I run my code on a node with 8 GPUs. I have several observations below.
- num_worker = 32 for both training loader and testing loader. In first epoch, it’s fine during training, but the error occurs during testing after the epoch.
- num_worker = 64 for both training loader and testing loader. Got the same results as (1).
- 64 and 8 for training loader and testing loader respectively. First epoch is fine, but the error occurs in the training of next epoch.
- 32 and 8 for training loader and testing loader respectively. Got the same results as (3).
- num_worker = 16 for both training loader and testing loader. Everything is fine.
- cat /proc/sys/kernel/pid_max: 32768;
- memory usage is shown below with num_worker = 32 for both training loader and testing loader.
This is my traceback:
Traceback (most recent call last):
File "train.py", line 225, in <module>
File "train.py", line 164, in train
acc = self.evaluate(epoch)
File "train.py", line 198, in evaluate
for idx, (img, label) in enumerate(self.loader_test):
File "/opt/conda/lib/python3.7/site-packages/torch/utils/data/dataloader.py", line 819, in __iter__
File "/opt/conda/lib/python3.7/site-packages/torch/utils/data/dataloader.py", line 560, in __init__
File "/opt/conda/lib/python3.7/multiprocessing/process.py", line 112, in start
self._popen = self._Popen(self)
File "/opt/conda/lib/python3.7/multiprocessing/context.py", line 223, in _Popen
File "/opt/conda/lib/python3.7/multiprocessing/context.py", line 277, in _Popen
File "/opt/conda/lib/python3.7/multiprocessing/popen_fork.py", line 20, in __init__
File "/opt/conda/lib/python3.7/multiprocessing/popen_fork.py", line 70, in _launch
self.pid = os.fork()
OSError: [Errno 12] Cannot allocate memory
What’s the possible causes?
num_worker to 0 for both loaders (test and train") and see how that goes and if you see the error again.

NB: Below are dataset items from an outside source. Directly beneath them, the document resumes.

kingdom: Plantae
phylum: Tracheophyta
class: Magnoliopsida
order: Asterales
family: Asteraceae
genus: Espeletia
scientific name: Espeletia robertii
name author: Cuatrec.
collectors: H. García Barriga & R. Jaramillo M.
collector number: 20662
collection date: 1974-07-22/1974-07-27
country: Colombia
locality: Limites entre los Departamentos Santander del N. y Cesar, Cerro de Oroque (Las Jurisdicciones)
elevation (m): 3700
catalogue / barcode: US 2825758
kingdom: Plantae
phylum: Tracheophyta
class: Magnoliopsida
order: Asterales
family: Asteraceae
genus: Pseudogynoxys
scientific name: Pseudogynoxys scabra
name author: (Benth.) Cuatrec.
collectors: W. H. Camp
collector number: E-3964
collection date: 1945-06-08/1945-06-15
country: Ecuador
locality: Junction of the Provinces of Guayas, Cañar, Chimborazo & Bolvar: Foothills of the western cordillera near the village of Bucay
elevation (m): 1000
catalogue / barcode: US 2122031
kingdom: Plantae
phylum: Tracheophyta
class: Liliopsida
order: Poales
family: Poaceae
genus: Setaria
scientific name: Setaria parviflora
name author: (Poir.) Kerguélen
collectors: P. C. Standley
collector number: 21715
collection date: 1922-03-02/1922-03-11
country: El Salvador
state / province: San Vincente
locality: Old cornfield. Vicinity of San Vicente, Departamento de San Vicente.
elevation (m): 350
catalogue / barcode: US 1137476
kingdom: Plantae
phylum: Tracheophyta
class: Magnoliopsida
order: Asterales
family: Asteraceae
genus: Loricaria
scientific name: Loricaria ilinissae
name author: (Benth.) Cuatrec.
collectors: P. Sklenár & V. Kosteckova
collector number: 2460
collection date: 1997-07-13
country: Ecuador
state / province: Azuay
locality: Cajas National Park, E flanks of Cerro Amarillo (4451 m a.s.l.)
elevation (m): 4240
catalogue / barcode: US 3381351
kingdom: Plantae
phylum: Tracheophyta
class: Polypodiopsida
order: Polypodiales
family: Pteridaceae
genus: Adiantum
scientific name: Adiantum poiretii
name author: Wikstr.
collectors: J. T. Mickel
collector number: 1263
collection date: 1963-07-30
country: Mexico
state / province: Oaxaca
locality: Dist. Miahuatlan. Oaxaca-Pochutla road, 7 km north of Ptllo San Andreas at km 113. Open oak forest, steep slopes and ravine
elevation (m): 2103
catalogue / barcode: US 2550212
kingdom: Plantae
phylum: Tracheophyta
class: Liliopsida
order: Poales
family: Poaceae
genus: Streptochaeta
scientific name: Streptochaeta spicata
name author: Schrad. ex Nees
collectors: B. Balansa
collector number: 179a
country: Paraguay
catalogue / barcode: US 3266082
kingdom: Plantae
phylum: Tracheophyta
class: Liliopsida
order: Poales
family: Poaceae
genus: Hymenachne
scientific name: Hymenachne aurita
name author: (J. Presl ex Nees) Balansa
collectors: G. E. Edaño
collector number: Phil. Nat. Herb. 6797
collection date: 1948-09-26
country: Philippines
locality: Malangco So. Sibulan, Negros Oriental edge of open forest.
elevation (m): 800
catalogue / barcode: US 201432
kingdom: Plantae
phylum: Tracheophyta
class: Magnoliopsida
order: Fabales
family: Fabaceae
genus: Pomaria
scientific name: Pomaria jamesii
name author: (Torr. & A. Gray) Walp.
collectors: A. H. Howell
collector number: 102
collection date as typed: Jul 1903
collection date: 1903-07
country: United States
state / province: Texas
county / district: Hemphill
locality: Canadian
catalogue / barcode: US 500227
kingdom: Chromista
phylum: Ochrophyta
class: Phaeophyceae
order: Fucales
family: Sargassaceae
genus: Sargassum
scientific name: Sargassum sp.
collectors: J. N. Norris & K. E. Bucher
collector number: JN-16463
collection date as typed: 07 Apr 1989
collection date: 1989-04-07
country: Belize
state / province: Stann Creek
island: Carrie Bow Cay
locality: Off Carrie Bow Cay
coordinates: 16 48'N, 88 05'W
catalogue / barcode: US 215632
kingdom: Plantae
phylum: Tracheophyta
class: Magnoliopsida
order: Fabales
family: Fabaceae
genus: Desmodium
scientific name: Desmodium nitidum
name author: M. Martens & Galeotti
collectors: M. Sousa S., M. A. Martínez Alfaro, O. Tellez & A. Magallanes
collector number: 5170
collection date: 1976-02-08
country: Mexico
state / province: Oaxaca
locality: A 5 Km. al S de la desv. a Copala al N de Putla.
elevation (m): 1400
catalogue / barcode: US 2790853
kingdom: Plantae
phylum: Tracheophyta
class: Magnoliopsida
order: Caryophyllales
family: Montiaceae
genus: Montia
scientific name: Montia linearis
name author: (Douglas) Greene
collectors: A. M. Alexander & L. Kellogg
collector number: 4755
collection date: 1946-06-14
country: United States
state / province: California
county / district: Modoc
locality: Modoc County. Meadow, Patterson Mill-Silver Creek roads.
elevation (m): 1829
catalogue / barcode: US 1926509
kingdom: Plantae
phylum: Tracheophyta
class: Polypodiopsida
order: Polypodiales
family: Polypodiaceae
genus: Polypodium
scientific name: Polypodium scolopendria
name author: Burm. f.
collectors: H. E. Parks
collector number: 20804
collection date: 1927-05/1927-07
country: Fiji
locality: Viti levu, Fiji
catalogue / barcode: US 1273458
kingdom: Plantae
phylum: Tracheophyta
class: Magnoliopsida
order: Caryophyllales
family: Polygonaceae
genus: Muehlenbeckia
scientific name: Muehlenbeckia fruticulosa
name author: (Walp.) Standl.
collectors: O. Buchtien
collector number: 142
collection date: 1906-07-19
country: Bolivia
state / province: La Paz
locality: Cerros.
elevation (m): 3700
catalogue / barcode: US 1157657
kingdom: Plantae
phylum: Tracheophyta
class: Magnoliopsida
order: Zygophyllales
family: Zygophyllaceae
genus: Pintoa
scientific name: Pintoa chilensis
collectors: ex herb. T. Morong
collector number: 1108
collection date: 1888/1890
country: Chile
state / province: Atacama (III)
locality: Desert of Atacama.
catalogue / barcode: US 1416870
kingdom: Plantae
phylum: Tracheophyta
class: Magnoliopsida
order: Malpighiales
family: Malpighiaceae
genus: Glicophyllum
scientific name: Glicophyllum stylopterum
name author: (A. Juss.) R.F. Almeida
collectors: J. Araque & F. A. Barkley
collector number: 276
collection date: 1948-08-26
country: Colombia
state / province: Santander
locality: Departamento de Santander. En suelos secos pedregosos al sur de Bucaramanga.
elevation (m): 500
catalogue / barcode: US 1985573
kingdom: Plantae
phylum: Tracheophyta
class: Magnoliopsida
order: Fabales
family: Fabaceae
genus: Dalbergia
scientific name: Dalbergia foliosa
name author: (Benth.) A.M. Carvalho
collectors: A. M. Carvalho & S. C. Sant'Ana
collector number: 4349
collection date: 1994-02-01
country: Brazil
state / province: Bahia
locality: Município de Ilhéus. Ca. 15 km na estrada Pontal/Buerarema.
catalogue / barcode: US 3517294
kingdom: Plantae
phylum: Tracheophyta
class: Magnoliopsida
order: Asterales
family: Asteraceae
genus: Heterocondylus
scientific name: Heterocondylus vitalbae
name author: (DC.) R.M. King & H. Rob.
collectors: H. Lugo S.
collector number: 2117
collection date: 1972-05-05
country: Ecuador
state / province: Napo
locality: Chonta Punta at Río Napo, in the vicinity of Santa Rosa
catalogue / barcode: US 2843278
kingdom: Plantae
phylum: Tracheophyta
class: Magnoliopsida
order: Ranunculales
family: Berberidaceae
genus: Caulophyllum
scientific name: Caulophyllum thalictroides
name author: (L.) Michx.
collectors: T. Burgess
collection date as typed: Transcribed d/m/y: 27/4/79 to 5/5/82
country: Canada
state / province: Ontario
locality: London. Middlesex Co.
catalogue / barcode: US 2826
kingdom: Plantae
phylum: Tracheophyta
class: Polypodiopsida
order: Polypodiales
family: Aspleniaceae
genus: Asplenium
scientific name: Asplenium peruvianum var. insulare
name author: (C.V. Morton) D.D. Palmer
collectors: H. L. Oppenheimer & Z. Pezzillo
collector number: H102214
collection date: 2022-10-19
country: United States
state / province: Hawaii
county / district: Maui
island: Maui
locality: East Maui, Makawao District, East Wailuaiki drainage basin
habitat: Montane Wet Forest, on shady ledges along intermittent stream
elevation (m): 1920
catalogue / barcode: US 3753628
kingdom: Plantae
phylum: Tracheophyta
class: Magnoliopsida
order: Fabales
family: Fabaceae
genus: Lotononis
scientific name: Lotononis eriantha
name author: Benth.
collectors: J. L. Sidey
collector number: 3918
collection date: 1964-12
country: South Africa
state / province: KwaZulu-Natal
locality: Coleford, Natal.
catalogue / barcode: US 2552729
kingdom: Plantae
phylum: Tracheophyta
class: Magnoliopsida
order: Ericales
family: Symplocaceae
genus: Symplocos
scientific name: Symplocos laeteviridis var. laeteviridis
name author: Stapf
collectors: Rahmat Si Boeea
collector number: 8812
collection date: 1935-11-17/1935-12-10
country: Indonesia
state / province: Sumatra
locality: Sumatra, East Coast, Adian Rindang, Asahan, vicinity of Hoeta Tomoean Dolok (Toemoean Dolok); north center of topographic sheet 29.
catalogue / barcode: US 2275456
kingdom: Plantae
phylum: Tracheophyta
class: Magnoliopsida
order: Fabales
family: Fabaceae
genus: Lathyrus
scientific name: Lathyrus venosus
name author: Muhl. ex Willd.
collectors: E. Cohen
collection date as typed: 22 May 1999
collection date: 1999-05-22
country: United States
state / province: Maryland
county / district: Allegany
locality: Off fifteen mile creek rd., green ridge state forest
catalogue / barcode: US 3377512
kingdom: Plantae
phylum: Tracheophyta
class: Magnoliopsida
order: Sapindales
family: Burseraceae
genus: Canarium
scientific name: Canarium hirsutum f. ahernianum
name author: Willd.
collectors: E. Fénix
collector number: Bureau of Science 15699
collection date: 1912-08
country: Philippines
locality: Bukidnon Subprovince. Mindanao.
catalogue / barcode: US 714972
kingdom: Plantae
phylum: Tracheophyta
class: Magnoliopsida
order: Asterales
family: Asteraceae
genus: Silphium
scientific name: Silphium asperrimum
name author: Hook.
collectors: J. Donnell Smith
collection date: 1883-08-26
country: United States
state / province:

The error doesn’t occur when num_worker = 0, but the time consuming of IO is extremely high. it’s not an option.
Whats your batchsize and input size?
batchsize:256 input size:224*224
knowing that smaller batches run just fine it shows that you just run out of memory!
what is your model? how many parameters does it have?
you can calculate the amount of memory used by your model and just multiply that by the threads .
for example for the input you have :
256x(224x224x3) x 4 / 1024^2 = 147MB
assuming you are using
float32. So 32 threads each reading 256 images, will take 4,704 MB. and this is only the input batch, you need to calculate how much memory your model takes and take that into account as well.
if you want you can use torchstat and get such info and then choose the best course of action.
also recall that in training phase the memory usage is 2~3 times more than what you calculate for your number of parameters since you need to take into account the gradients and optimizes states as well.
How large is your shared memory?
Thank you for your reply,
The share memory limits are extremely large. I feel like it’s very strange. I run my code in an AI platform, and the outputs of
ipcs -lm before and after logging to a node are the same. I’m not familiar with the use of the platform.
Is this information about shared memory accurate?
Can you see anything meaningful in it?
Thank your for your analysis,
From my perspective, given the error occurs in Dataloader, it’s not related to the size of model. It’s a matter of CPU memory instead of GPU memory. And the information of memory usage shows that memory is adequate.
Have I got it wrong?
If I recall correctly, the data is first cached in your system RAM, and then when your model signals for new data, it is transferred to the GPU memory and there you go.
I guess either this is the case, or you have memory leak. if its memory leak, you should be able to tell by monitoring the memory usage during a time frame in your training.
I once faced memory leak, during long training session, memory was exhausted and ultimately I’d get a out of memory error!
i think Starting by checking the vmsize of the process that failed to fork, at the time of the fork attempt, and then compare to the amount of free memory (physical and swap) as it relates to the overcommit policy (plug the numbers in.)